━━━━━ Data for analysis

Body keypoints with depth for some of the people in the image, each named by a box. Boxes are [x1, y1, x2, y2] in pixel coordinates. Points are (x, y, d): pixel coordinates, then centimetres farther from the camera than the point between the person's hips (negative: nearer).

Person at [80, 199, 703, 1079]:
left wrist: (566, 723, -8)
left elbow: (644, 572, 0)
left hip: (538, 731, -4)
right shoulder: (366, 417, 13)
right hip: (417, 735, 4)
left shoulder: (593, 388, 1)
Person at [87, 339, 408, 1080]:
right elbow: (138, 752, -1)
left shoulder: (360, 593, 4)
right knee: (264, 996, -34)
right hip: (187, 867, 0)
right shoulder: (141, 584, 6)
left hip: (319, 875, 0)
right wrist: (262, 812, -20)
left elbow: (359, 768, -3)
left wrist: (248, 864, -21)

━━━━━━━━━━
━━━━━ Data for analysis

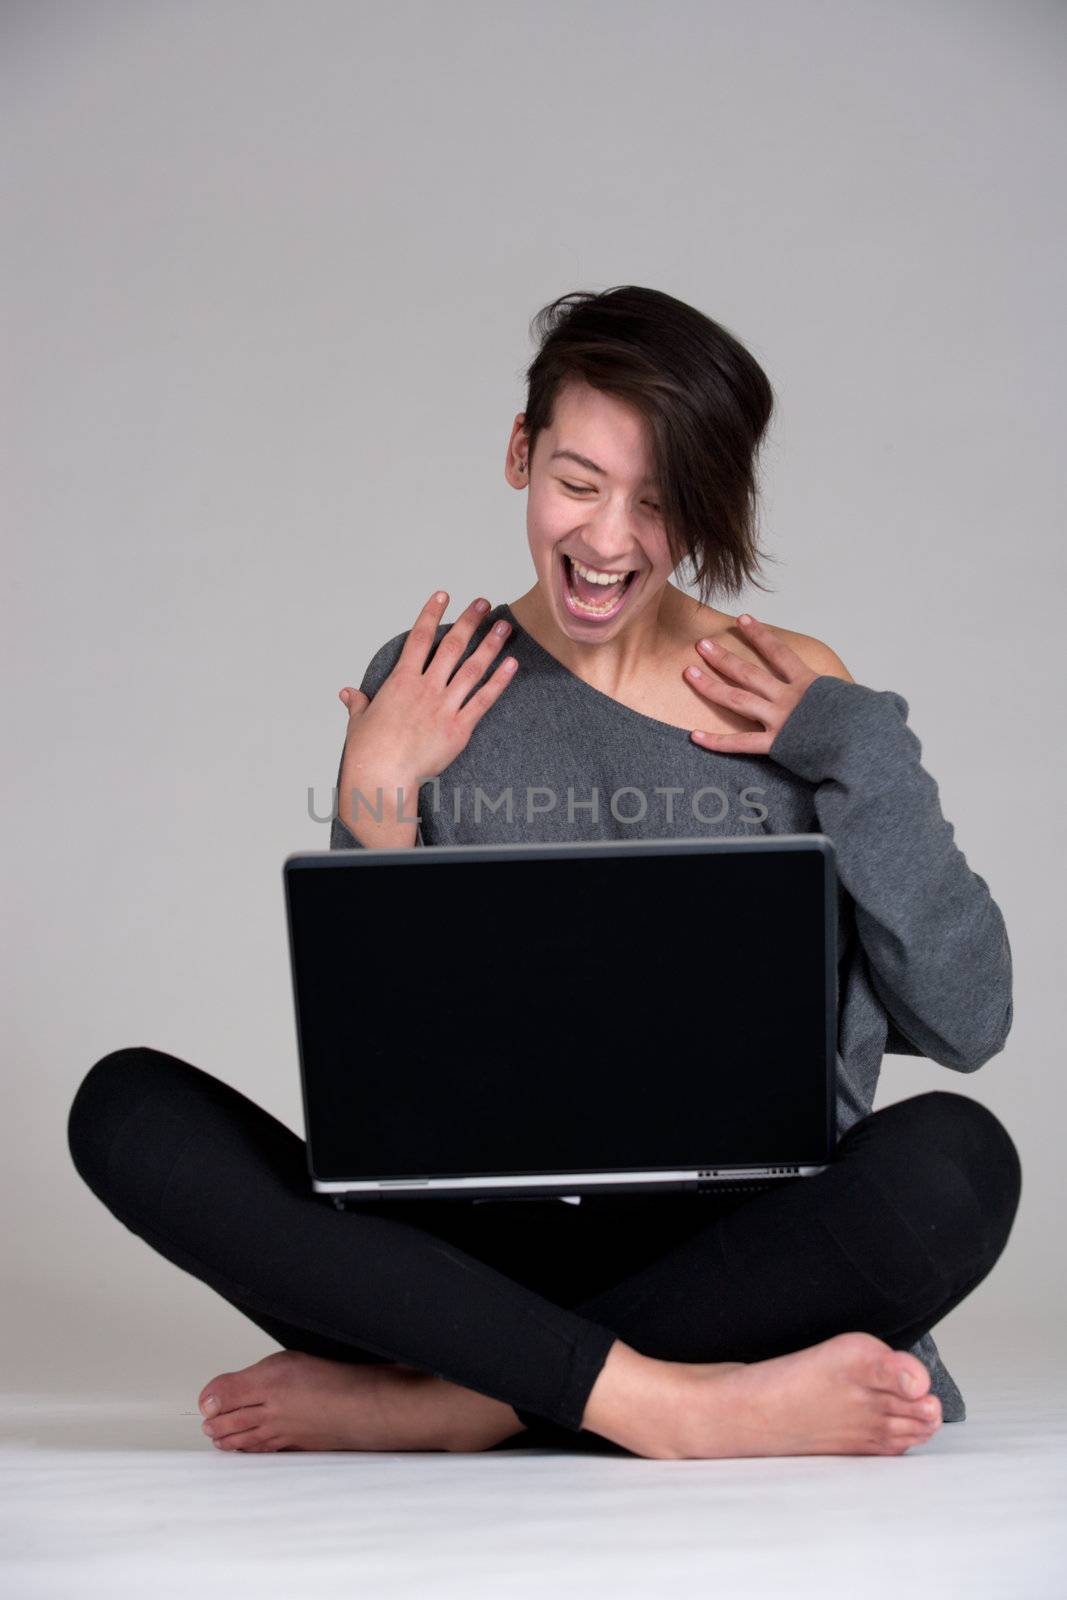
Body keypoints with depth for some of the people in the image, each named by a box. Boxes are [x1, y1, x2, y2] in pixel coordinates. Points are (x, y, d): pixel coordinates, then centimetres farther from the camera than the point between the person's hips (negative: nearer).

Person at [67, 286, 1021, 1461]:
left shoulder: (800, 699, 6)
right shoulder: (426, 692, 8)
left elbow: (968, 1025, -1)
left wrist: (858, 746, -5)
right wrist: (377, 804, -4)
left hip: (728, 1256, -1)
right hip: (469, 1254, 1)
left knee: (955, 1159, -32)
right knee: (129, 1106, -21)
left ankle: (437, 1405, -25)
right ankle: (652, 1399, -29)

━━━━━━━━━━
━━━━━ Data for analysis

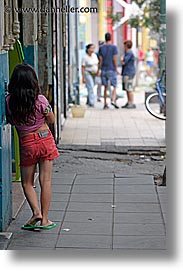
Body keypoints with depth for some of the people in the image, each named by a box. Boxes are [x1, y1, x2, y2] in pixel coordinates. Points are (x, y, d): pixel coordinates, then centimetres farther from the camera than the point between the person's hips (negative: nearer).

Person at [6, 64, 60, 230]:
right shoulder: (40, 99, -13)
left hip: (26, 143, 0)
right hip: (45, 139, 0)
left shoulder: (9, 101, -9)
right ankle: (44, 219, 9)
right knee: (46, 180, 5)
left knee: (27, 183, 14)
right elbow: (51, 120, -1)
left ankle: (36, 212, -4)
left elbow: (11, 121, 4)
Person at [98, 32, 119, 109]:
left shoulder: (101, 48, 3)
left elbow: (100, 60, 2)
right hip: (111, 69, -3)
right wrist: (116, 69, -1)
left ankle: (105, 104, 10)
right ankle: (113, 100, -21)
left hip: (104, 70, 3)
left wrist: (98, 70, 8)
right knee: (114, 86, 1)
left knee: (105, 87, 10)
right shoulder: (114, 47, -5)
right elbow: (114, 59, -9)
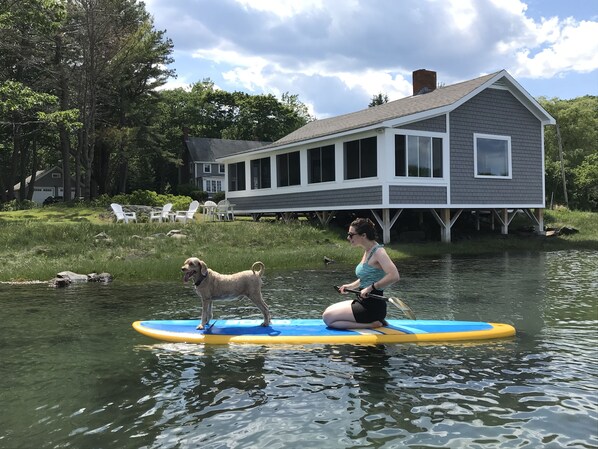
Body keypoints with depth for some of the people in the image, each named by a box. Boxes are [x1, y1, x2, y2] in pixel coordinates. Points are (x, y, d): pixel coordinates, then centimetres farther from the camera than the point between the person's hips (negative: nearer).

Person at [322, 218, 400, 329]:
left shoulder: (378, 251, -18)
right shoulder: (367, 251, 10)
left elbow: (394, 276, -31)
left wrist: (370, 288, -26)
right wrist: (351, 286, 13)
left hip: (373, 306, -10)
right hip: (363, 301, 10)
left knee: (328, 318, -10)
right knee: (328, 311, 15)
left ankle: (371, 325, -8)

━━━━━━━━━━

> Exercise requirements:
Print the lines of the data above, from the line containing "right elbow: (114, 59, -9)" through the line containing "left ankle: (371, 325, -8)", both included, reproduced character for character. Leave the pictures out of your answer.

> Completed exercise:
right elbow: (114, 59, -9)
Body keypoints with depth for some of the people in the image, each named by a box. Boxes are [x1, y1, x2, y2] in pixel coordinates. Points are (x, y, d): pixel coordinates, then centimetres farther from the camera than the point between the person's hips (negative: nearer).

Person at [322, 218, 400, 329]:
left shoulder: (378, 251, -18)
right shoulder: (367, 251, 10)
left elbow: (394, 276, -31)
left wrist: (370, 288, -26)
right wrist: (351, 286, 13)
left hip: (373, 306, -10)
right hip: (363, 301, 10)
left knee: (328, 318, -10)
right knee: (328, 311, 15)
left ankle: (371, 325, -8)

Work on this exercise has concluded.